Your task: Reproduce the text of every row below word for word, leaving the pictures out of your answer.

Given data START

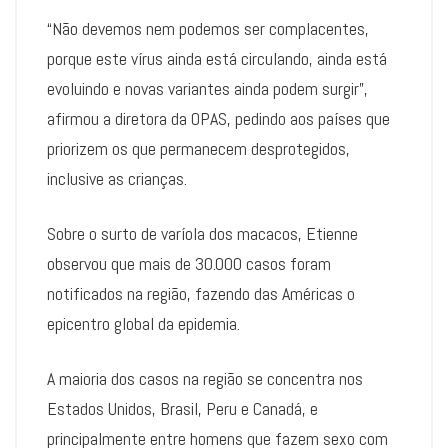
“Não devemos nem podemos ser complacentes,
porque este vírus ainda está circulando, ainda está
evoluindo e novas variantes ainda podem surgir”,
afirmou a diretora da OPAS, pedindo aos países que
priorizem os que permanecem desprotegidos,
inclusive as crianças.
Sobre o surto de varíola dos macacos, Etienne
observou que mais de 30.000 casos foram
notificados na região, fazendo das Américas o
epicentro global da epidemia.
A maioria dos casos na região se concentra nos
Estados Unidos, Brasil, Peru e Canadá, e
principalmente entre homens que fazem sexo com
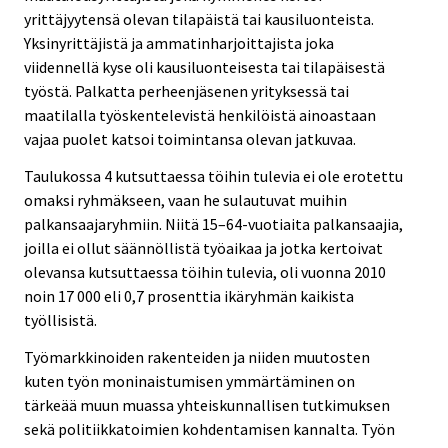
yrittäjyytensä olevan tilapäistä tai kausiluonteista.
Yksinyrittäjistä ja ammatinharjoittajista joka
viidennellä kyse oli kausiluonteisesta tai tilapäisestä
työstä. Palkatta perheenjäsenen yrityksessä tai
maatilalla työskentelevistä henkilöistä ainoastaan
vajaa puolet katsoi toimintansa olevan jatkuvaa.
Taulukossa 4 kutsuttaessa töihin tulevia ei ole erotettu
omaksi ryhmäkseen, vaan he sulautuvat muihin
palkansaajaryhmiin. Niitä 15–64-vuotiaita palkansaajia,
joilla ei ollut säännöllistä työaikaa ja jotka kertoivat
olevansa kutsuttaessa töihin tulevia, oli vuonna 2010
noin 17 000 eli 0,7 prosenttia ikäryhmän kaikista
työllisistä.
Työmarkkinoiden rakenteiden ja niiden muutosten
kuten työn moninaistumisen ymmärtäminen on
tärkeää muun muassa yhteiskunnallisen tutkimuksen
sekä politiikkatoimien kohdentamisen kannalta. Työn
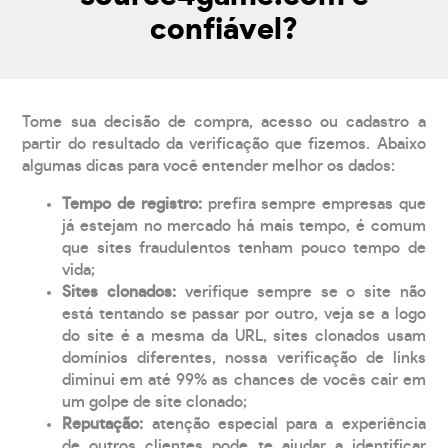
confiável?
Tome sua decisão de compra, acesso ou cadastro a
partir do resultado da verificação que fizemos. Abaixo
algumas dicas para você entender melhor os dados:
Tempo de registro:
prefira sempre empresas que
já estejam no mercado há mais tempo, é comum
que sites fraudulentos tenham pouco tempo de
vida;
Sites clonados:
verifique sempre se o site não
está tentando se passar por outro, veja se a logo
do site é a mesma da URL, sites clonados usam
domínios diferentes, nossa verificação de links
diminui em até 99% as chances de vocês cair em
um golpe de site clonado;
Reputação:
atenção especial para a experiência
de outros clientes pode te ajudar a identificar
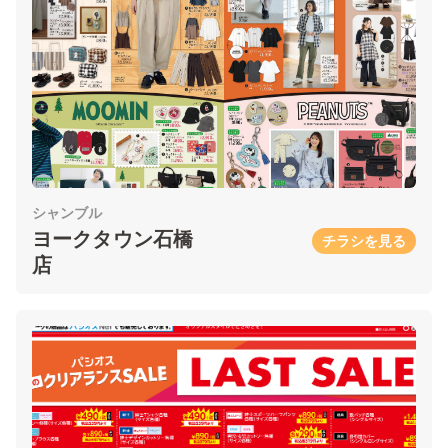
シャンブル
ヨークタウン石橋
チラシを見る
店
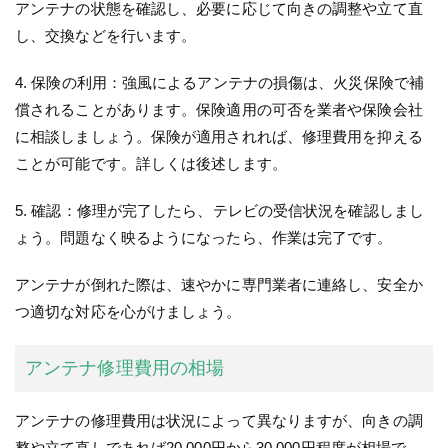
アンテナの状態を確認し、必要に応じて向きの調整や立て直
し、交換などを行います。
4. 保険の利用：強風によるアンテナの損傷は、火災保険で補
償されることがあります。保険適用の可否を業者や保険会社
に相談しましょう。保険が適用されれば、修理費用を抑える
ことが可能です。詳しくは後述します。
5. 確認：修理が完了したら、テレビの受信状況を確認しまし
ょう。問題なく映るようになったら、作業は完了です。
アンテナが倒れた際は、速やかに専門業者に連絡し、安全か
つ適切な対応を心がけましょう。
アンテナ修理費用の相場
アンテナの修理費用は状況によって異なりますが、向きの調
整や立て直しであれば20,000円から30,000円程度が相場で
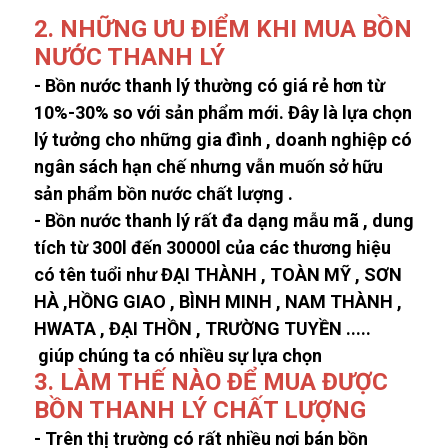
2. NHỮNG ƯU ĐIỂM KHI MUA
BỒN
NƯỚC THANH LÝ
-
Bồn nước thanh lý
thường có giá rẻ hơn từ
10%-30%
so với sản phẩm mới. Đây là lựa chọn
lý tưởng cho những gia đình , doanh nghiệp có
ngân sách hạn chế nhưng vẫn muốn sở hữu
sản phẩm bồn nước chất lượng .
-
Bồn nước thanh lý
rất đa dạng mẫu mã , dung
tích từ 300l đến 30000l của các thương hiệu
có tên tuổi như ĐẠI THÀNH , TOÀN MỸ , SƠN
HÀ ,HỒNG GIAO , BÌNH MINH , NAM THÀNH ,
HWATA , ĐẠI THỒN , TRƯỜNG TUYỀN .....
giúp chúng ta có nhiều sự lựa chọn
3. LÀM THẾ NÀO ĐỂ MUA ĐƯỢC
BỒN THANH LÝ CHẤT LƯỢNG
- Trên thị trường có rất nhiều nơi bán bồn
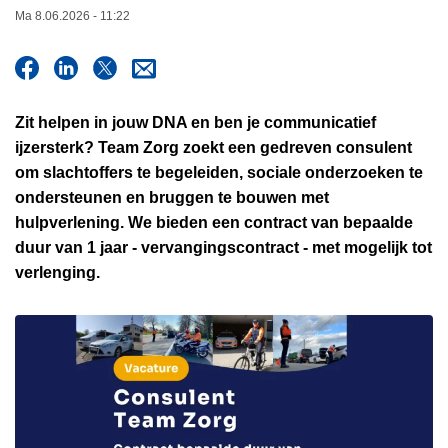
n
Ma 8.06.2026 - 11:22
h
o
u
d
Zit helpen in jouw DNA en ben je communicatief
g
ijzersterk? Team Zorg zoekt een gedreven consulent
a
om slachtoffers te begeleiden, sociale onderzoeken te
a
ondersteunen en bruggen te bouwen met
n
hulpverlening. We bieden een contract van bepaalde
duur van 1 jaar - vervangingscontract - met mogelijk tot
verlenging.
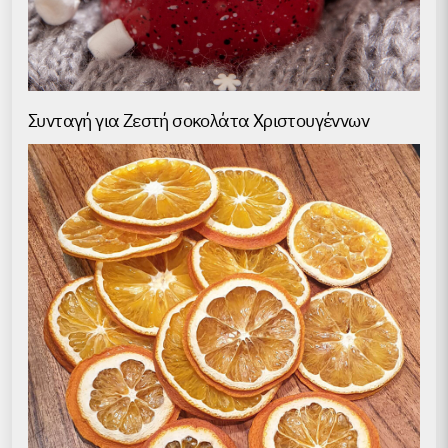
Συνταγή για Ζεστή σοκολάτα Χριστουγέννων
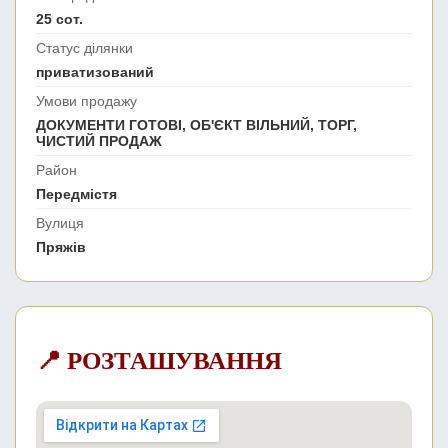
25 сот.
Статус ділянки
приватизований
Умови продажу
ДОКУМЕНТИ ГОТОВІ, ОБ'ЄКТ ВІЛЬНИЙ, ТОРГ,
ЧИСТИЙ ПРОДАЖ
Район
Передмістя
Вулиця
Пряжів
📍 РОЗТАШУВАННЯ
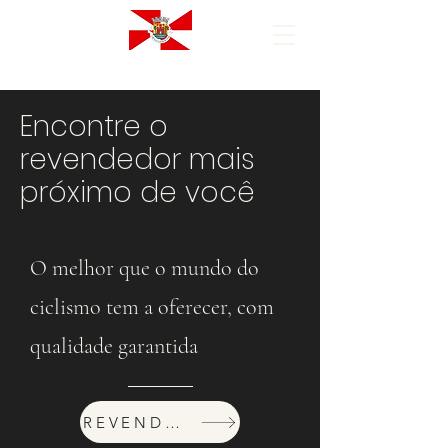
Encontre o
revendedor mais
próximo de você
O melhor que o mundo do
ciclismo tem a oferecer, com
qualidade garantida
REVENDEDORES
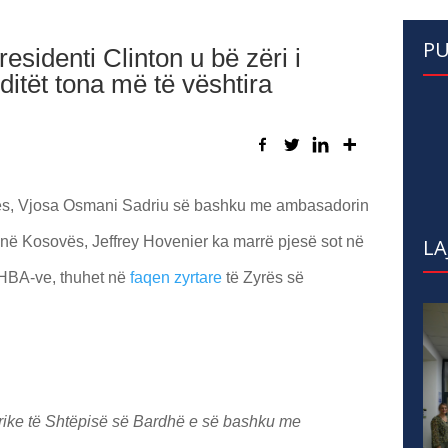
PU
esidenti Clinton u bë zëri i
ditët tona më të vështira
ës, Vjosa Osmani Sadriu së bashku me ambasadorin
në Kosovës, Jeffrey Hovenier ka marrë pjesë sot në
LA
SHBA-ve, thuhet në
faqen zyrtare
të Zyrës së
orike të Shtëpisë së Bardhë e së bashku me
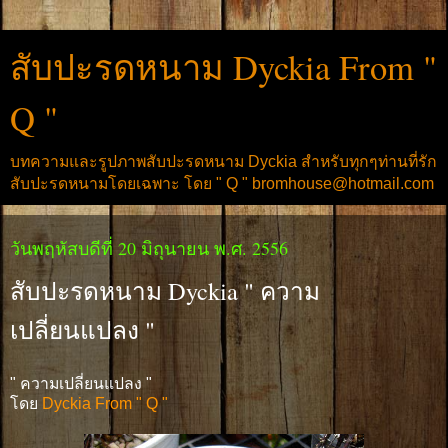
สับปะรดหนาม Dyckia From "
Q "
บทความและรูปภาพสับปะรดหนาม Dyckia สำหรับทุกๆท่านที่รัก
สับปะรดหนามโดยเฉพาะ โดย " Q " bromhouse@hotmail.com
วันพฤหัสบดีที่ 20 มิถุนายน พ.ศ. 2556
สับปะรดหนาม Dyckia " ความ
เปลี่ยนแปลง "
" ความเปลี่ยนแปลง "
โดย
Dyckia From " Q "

Given data END

Reply:
“Não devemos nem podemos ser complacentes,
porque este vírus ainda está circulando, ainda está
evoluindo e novas variantes ainda podem surgir”,
afirmou a diretora da OPAS, pedindo aos países que
priorizem os que permanecem desprotegidos,
inclusive as crianças.
Sobre o surto de varíola dos macacos, Etienne
observou que mais de 30.000 casos foram
notificados na região, fazendo das Américas o
epicentro global da epidemia.
A maioria dos casos na região se concentra nos
Estados Unidos, Brasil, Peru e Canadá, e
principalmente entre homens que fazem sexo com
yrittäjyytensä olevan tilapäistä tai kausiluonteista.
Yksinyrittäjistä ja ammatinharjoittajista joka
viidennellä kyse oli kausiluonteisesta tai tilapäisestä
työstä. Palkatta perheenjäsenen yrityksessä tai
maatilalla työskentelevistä henkilöistä ainoastaan
vajaa puolet katsoi toimintansa olevan jatkuvaa.
Taulukossa 4 kutsuttaessa töihin tulevia ei ole erotettu
omaksi ryhmäkseen, vaan he sulautuvat muihin
palkansaajaryhmiin. Niitä 15–64-vuotiaita palkansaajia,
joilla ei ollut säännöllistä työaikaa ja jotka kertoivat
olevansa kutsuttaessa töihin tulevia, oli vuonna 2010
noin 17 000 eli 0,7 prosenttia ikäryhmän kaikista
työllisistä.
Työmarkkinoiden rakenteiden ja niiden muutosten
kuten työn moninaistumisen ymmärtäminen on
tärkeää muun muassa yhteiskunnallisen tutkimuksen
sekä politiikkatoimien kohdentamisen kannalta. Työn
confiável?
Tome sua decisão de compra, acesso ou cadastro a
partir do resultado da verificação que fizemos. Abaixo
algumas dicas para você entender melhor os dados:
Tempo de registro:
prefira sempre empresas que
já estejam no mercado há mais tempo, é comum
que sites fraudulentos tenham pouco tempo de
vida;
Sites clonados:
verifique sempre se o site não
está tentando se passar por outro, veja se a logo
do site é a mesma da URL, sites clonados usam
domínios diferentes, nossa verificação de links
diminui em até 99% as chances de vocês cair em
um golpe de site clonado;
Reputação:
atenção especial para a experiência
de outros clientes pode te ajudar a identificar
シャンブル
ヨークタウン石橋
チラシを見る
店
アンテナの状態を確認し、必要に応じて向きの調整や立て直
し、交換などを行います。
4. 保険の利用：強風によるアンテナの損傷は、火災保険で補
償されることがあります。保険適用の可否を業者や保険会社
に相談しましょう。保険が適用されれば、修理費用を抑える
ことが可能です。詳しくは後述します。
5. 確認：修理が完了したら、テレビの受信状況を確認しまし
ょう。問題なく映るようになったら、作業は完了です。
アンテナが倒れた際は、速やかに専門業者に連絡し、安全か
つ適切な対応を心がけましょう。
アンテナ修理費用の相場
アンテナの修理費用は状況によって異なりますが、向きの調
整や立て直しであれば20,000円から30,000円程度が相場で
2. NHỮNG ƯU ĐIỂM KHI MUA
BỒN
NƯỚC THANH LÝ
-
Bồn nước thanh lý
thường có giá rẻ hơn từ
10%-30%
so với sản phẩm mới. Đây là lựa chọn
lý tưởng cho những gia đình , doanh nghiệp có
ngân sách hạn chế nhưng vẫn muốn sở hữu
sản phẩm bồn nước chất lượng .
-
Bồn nước thanh lý
rất đa dạng mẫu mã , dung
tích từ 300l đến 30000l của các thương hiệu
có tên tuổi như ĐẠI THÀNH , TOÀN MỸ , SƠN
HÀ ,HỒNG GIAO , BÌNH MINH , NAM THÀNH ,
HWATA , ĐẠI THỒN , TRƯỜNG TUYỀN .....
giúp chúng ta có nhiều sự lựa chọn
3. LÀM THẾ NÀO ĐỂ MUA ĐƯỢC
BỒN THANH LÝ CHẤT LƯỢNG
- Trên thị trường có rất nhiều nơi bán bồn
n
Ma 8.06.2026 - 11:22
h
o
u
d
Zit helpen in jouw DNA en ben je communicatief
g
ijzersterk? Team Zorg zoekt een gedreven consulent
a
om slachtoffers te begeleiden, sociale onderzoeken te
a
ondersteunen en bruggen te bouwen met
n
hulpverlening. We bieden een contract van bepaalde
duur van 1 jaar - vervangingscontract - met mogelijk tot
verlenging.
Συνταγή για Ζεστή σοκολάτα Χριστουγέννων
25 сот.
Статус ділянки
приватизований
Умови продажу
ДОКУМЕНТИ ГОТОВІ, ОБ'ЄКТ ВІЛЬНИЙ, ТОРГ,
ЧИСТИЙ ПРОДАЖ
Район
Передмістя
Вулиця
Пряжів
📍 РОЗТАШУВАННЯ
Encontre o
revendedor mais
próximo de você
O melhor que o mundo do
ciclismo tem a oferecer, com
qualidade garantida
REVENDEDORES
PU
esidenti Clinton u bë zëri i
ditët tona më të vështira
ës, Vjosa Osmani Sadriu së bashku me ambasadorin
në Kosovës, Jeffrey Hovenier ka marrë pjesë sot në
LA
SHBA-ve, thuhet në
faqen zyrtare
të Zyrës së
orike të Shtëpisë së Bardhë e së bashku me
สับปะรดหนาม Dyckia From "
Q "
บทความและรูปภาพสับปะรดหนาม Dyckia สำหรับทุกๆท่านที่รัก
สับปะรดหนามโดยเฉพาะ โดย " Q " bromhouse@hotmail.com
วันพฤหัสบดีที่ 20 มิถุนายน พ.ศ. 2556
สับปะรดหนาม Dyckia " ความ
เปลี่ยนแปลง "
" ความเปลี่ยนแปลง "
โดย
Dyckia From " Q "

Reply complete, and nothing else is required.